Custódio, treinador do Alverca, em declarações na Flash Interview da BTV, após a derrota por 2-1 frente ao Benfica, em partida a contar para a 21.ª jornada do Campeonato Nacional.
Análise do encontro
«Acho que foi um bom jogo. Sabemos que este tipo de jogos é muito difícil. Sabíamos que com o Clássico [n.d.r.: entre FC Porto e Sporting], o Benfica não podia perder pontos. Nós queríamos muito jogar também com essa parte mental e emocional do jogo. Acaba por ser uma primeira parte dividida, em que conseguimos ter bons momentos com bola, na nossa saída, bem organizados, e pareceu-me que estivemos, quase todo o jogo, bem defensivamente. Naturalmente, na segunda parte, um ascendente do Benfica dentro do normal, também pelo significado que este jogo tinha para eles. Agora, aquilo que era a imagem de sermos competitivos, de tentar lutar pelos pontos aqui, acho que poderíamos ter saído com um empate, é um facto.»
Chissumba e Chiquinho carregaram o lado esquerdo
«Nós tínhamos uma estratégia, tínhamos ali uma dupla largura. Não sabíamos se o Prestianni nos ia baixar com o Chissumba ou pressionar o central pela esquerda. Acabou por sair.

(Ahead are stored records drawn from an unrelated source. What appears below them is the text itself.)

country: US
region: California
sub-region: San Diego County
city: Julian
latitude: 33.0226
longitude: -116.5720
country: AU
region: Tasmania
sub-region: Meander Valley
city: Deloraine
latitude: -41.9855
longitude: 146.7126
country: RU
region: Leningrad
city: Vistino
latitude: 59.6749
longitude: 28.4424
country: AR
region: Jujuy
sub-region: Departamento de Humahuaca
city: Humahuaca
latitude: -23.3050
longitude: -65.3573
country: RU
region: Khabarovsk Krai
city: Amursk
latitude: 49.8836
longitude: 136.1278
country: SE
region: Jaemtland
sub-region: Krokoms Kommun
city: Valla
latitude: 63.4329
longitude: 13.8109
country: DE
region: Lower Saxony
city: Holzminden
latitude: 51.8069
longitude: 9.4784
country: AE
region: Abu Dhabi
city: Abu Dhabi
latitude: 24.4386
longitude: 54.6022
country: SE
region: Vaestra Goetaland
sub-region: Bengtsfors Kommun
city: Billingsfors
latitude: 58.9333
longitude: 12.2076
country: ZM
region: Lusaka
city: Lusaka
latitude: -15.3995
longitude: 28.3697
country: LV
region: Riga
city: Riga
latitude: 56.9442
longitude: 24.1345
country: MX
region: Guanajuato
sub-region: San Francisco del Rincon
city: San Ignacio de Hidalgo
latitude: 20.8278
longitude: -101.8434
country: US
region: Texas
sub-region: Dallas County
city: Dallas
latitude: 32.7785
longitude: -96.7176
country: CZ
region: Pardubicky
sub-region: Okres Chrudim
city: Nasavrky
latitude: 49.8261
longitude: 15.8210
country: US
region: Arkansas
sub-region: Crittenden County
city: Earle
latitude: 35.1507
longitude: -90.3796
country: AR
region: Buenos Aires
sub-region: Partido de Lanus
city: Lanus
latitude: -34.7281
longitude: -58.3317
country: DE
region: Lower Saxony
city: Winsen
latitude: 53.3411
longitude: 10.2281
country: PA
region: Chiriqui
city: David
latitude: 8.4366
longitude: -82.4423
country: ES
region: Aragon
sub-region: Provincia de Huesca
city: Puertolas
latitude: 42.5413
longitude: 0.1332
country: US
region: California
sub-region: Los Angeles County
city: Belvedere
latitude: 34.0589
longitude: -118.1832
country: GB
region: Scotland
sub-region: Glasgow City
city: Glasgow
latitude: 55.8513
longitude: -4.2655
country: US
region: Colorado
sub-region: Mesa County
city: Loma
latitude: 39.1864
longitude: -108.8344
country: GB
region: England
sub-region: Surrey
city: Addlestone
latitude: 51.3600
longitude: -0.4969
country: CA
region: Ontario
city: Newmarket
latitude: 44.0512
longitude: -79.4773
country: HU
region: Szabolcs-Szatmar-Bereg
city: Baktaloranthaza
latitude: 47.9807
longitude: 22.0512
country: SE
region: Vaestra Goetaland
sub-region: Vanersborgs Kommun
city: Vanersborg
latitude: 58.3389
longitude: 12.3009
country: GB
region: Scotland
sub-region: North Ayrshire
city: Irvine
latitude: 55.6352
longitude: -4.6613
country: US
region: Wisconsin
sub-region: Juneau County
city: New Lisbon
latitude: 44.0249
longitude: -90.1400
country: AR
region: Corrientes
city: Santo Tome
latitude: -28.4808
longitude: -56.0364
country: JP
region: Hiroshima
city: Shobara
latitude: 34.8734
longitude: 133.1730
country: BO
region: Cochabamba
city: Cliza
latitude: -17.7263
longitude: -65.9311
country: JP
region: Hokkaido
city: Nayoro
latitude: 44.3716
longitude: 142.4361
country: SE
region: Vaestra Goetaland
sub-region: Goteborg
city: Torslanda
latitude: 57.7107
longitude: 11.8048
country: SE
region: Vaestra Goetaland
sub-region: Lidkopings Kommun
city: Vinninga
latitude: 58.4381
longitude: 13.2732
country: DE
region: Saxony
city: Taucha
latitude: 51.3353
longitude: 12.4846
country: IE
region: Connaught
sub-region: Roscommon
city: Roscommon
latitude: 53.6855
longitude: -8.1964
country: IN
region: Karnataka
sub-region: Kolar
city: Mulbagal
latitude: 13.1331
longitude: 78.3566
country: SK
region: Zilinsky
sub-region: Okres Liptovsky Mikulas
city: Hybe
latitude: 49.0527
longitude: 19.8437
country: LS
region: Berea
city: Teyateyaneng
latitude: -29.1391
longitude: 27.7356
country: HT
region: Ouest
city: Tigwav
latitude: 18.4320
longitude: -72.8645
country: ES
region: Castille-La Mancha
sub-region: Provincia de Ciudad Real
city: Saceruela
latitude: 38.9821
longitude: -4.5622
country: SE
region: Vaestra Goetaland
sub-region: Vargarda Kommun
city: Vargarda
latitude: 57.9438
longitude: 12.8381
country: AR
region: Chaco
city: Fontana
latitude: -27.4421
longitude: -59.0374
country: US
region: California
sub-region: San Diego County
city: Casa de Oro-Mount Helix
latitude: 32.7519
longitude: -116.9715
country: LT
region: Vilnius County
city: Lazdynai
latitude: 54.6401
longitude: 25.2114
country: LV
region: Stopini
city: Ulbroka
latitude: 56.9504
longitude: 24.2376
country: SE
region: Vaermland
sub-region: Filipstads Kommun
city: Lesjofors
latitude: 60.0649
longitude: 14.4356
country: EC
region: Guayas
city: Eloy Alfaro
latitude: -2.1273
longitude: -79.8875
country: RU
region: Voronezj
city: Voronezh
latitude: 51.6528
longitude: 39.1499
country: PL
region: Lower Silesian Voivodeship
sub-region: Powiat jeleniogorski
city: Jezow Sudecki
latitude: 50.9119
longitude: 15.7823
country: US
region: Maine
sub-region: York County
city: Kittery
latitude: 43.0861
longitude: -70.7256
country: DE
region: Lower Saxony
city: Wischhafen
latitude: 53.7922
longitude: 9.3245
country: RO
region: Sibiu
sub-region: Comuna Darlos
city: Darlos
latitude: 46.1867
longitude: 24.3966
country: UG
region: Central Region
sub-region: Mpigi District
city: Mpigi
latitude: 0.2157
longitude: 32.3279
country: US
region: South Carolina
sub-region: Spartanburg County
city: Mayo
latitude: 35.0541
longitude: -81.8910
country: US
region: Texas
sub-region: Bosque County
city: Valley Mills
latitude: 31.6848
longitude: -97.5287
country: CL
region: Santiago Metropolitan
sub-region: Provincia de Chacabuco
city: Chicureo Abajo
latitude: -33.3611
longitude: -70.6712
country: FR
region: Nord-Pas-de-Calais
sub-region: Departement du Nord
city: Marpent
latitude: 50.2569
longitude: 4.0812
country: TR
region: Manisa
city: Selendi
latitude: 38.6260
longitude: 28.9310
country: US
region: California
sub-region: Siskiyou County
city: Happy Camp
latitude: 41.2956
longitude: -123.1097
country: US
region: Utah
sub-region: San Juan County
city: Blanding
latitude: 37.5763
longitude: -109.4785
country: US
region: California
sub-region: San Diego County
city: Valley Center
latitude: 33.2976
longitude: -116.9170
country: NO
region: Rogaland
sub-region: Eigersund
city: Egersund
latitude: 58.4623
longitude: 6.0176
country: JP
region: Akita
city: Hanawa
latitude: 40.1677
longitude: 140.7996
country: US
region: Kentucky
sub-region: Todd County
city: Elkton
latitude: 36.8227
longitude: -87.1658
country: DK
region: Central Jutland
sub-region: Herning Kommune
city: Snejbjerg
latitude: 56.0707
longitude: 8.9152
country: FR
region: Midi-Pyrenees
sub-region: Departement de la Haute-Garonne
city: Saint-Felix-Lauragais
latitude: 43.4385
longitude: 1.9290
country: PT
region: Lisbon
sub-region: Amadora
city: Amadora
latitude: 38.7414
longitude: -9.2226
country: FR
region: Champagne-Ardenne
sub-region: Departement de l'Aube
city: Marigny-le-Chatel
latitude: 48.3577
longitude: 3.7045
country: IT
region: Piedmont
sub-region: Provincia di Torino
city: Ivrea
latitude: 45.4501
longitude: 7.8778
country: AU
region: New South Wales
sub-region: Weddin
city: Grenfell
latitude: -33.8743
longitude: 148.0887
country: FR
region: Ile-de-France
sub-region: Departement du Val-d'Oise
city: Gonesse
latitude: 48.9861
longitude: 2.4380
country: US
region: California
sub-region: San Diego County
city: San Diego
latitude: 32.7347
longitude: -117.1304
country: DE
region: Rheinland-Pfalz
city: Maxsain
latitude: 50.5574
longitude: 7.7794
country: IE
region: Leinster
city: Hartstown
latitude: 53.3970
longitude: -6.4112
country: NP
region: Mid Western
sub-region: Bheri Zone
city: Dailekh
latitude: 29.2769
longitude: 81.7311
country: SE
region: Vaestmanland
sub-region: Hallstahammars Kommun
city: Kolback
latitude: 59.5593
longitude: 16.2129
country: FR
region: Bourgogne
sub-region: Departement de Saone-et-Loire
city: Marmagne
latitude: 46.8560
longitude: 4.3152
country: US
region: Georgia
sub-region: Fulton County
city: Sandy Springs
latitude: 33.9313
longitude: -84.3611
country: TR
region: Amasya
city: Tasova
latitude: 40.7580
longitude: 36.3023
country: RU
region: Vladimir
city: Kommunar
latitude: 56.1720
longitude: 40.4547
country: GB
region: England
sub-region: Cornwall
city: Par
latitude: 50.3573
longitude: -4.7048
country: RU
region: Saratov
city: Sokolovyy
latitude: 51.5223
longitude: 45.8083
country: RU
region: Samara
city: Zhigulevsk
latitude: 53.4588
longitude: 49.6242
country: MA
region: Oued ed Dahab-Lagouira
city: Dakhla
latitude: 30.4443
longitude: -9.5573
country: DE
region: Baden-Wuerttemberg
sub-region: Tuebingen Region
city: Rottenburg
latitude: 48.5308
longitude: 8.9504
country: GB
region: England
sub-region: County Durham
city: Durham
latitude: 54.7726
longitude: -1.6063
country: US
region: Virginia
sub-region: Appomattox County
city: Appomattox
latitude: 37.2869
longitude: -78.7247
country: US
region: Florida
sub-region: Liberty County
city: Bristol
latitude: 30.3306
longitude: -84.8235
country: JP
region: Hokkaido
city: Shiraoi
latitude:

Depois, dada a velocidade deles, podíamos ter alguma vantagem, também com o Marezi a ajudar naquele tipo de movimentos de profundidade. O golo acaba por aparecer um bocadinho com esse desbloqueio. E sim, podíamos ter utilizado de forma diferente à esquerda e à direita, também pela forma como o Benfica defendia, como colocava os jogadores por dentro. O Chiquinho saiu porque teve ali algum desconforto. Nada que me pareça grave, mas algum desconforto, e por precaução acabámos por ter de o tirar. Mas, bem, estamos tristes por não termos conseguido aquilo que queríamos, que era a conquista de pontos, verdadeiramente tristes. E deixe-me deixar esta mensagem, porque isto é que é importante: tristes por aquilo que se passa em Portugal. Porque isto é só um jogo de futebol; nós lutamos, nós tentamos, mas acho que temos de estar de mãos dadas e solidários com esta questão das cheias, que afetam muitas famílias. E o nosso apoio, a nossa ajuda e o nosso pensamento estão sempre com eles. E, de forma solidária, acho que o futebol também deve ajudar.»
Jogar olhos nos olhos
«Não podemos esconder aquilo que somos. A jogar no Benfica, a jogar em Braga, a jogar no Estoril, em Famalicão, nas Aves, nós não escondemos. Agora, nós sabemos que pode haver, dadas as circunstâncias da nossa época, o crescimento da equipa e a forma como construímos o clube e o plantel, alguma falta de consistência. Mas nós estamos a lutar por ela e isso sente-se, sente-se os jogadores a lutar por ela. Sente-se essa mentalidade e essa tentativa de agarrar uma cultura que se quer dar ao clube. Para isso, precisamos de toda a gente, inclusive dos nossos adeptos, é muito importante. E hoje, excecionalmente, estiveram excecionais no apoio, mas nós precisamos deles todos os dias, perto dos jogadores, para eles sentirem realmente que estão no caminho certo. Não só quando ganhamos, mas também quando perdemos, quando as coisas não nos correm bem, quando não apresentamos essa consistência. Isso é muito importante, porque eles serão sempre o futuro do clube.»